Un froid à vous transpercer les os et à vous faire claquer les dents, et une neige qui ne voulait pas partir ont eu une foule de conséquences négatives. Une pénurie de sel de voirie dans certaines régions du Canada central a obligé les fournisseurs à faire des pieds et des mains pour trouver d’autres approvisionnements, et les consommateurs de propane et de gaz naturel ont pesté contre la flambée des prix. Les températures glaciales ont entraîné des niveaux record de consommation d’électricité, car il a fallu l’augmenter pour repousser le froid, et la facture des propriétaires de résidences et de locaux commerciaux a grimpé de 20 pour cent. Des pannes fréquentes d’électricité n’ont fait qu’empirer les choses. Le froid mordant a rendu la vie plus pénible que jamais aux sans‑abris. Les hôpitaux ont eu à traiter de plus nombreux cas d’engelures, d’hypothermie et de chutes sur des trottoirs et des rues glacés; la Société canadienne du sang a expérimenté une diminution importante du nombre de donateurs. La durée et la rigueur de l’hiver ont aussi entraîné une multiplication des cas de dépression et d’anxiété. Parfois, le froid intense a créé des cauchemars pour les transports. Les entreprises de remorquage n’arrivaient plus à répondre aux appels, et les attentes pour les appels non prioritaires du service routier atteignaient régulièrement cinq heures ou plus. Le froid extrême a aussi perturbé la circulation aérienne lorsque le plus grand aéroport du Canada, l’Aéroport international Pearson de Toronto, a dû fermer à cause de graves effets en chaîne pour l’aviation à l’échelle du pays.
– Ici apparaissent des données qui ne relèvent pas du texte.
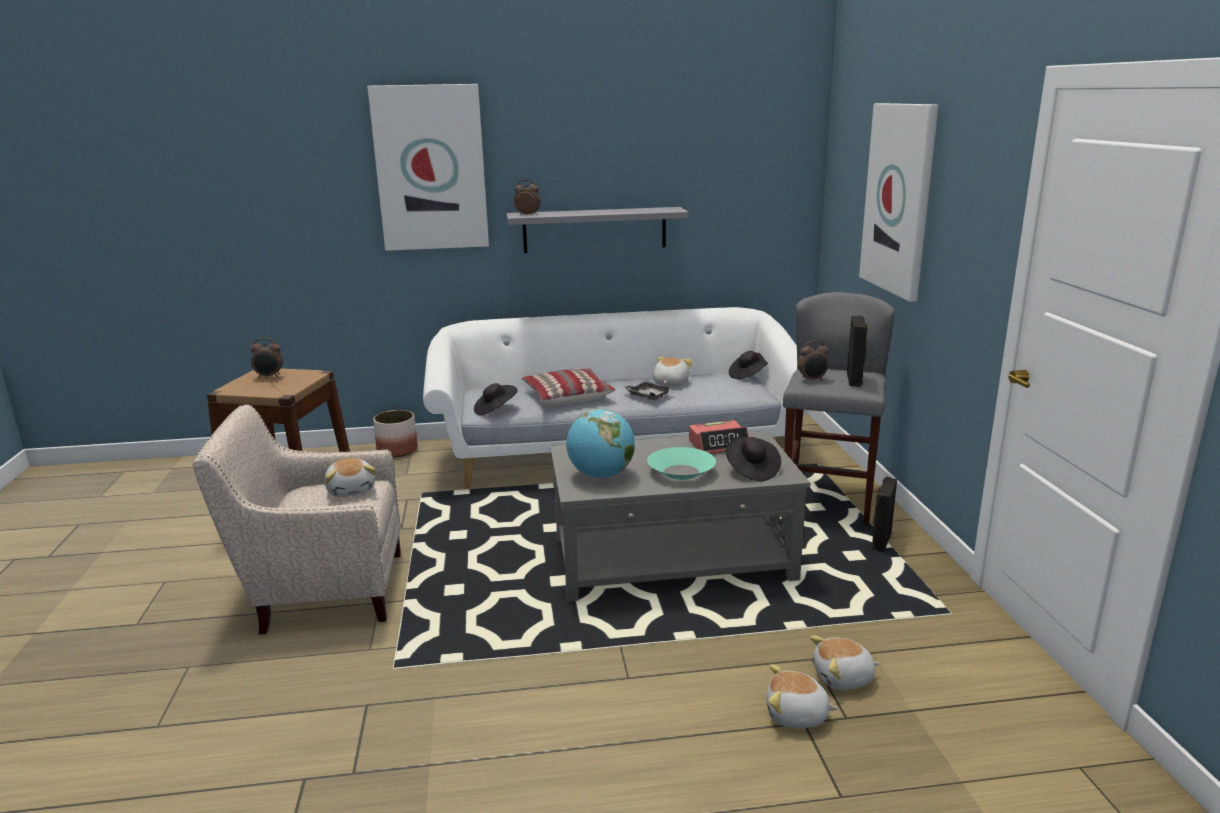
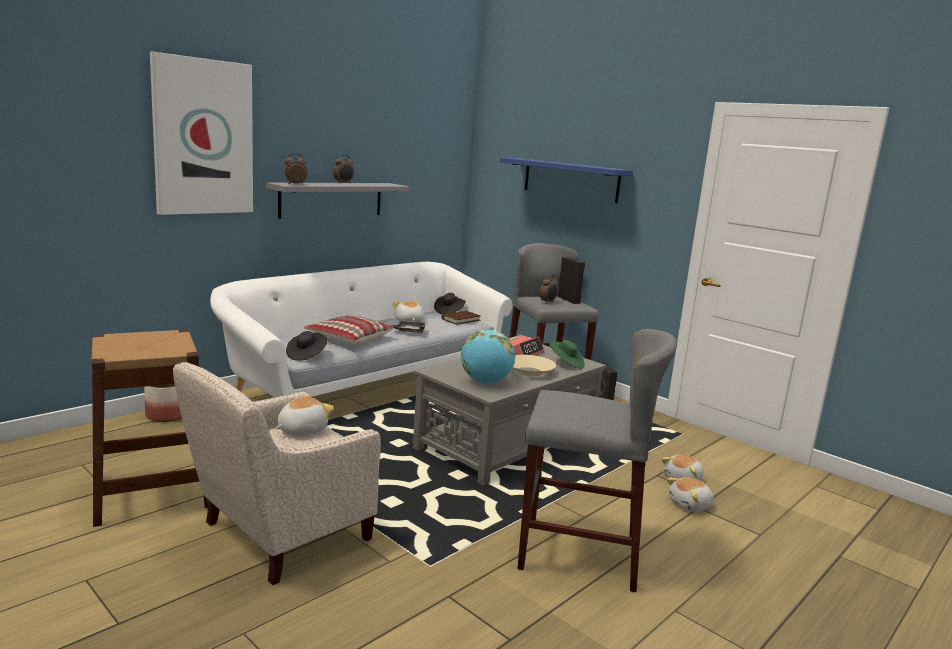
camera: 40 degrees left, 5 degrees down
alarm clock [251,338,283,378] -> alarm clock moved to [333,155,354,184]
plush toy [325,458,376,497] -> plush toy turned 75 degrees counterclockwise [276,394,334,435]
turquoise bowl [647,447,716,480] -> beige bowl [513,355,556,376]
black hat [726,437,781,481] -> green hat [549,340,585,369]
picture [859,103,938,302] -> blue shelf [500,157,633,203]
none -> brown book [442,311,481,325]
none -> grey stool [517,329,677,592]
Courir sur la route glacée.

©Environnement Canada

Les plombiers n’auraient pas pu être plus occupés, avec les bornes-fontaines à dégeler, les tuyaux éclatés et les gicleurs brisés. Les propriétaires ont pris d’assaut les lignes téléphoniques d’urgence, pour signaler des conduites d’eau brisées et des toilettes gelées. Certains résidents de Winnipeg ont été privés d’eau pendant des mois, car les températures glaciales persistantes ont gelé le sol jusqu’à un ou deux mètres de profondeur. La ville a enregistré le plus grand nombre de conduites d’eau gelées en plus de 35 ans. Des centaines de tuyaux ont aussi gelé à Thunder Bay et à Kenora; cette dernière a été forcée d’émettre un avis d’ébullition de l’eau potable dans toute la ville. Les tuyaux gelés, avec de fortes chutes de neige et des facteurs éoliens transperçants, ont aussi contribué aux journées blanches pour les écoliers et aux annulations de divers événements, qui sont devenus monnaie courante dans tout l’Est canadien. Des conditions hivernales brutales ont aussi imposé leur tribut aux plantes et aux animaux.

Glace sur la rivière.

©Environnement Canada

La destruction par l’hiver a été particulièrement forte partout : les dommages aux terrains de golf ont coûté des millions de dollarsen perte de chiffre d’affaires et en réparations. L’industrie vinicole de l’Ontario a perdu des millions de dollars parce que le froid a eu raison de 60  à 95 pour cent des bourgeons des vignes. Dans certaines collectivités, les biologistes ont fait état d’une perte sans précédent d’arbres et d’arbustes d’ornement à cause des dommages causés par l’hiver, par le sel ou par dessiccation éolienne. À la ferme, le froid extrême a obligé les bovins à manger encore plus que d’habitude pour conserver leur chaleur. Les apiculteurs ont perdu jusqu’à 50 pour cent plus de ruches que l’hiver précédent. Les grands froids et la neige abondante ont aussi contribué à une baisse des populations de cerfs, tandis que les chauves-souris brunes sont littéralement tombées du plafond et sont mortes transpercées par le froid.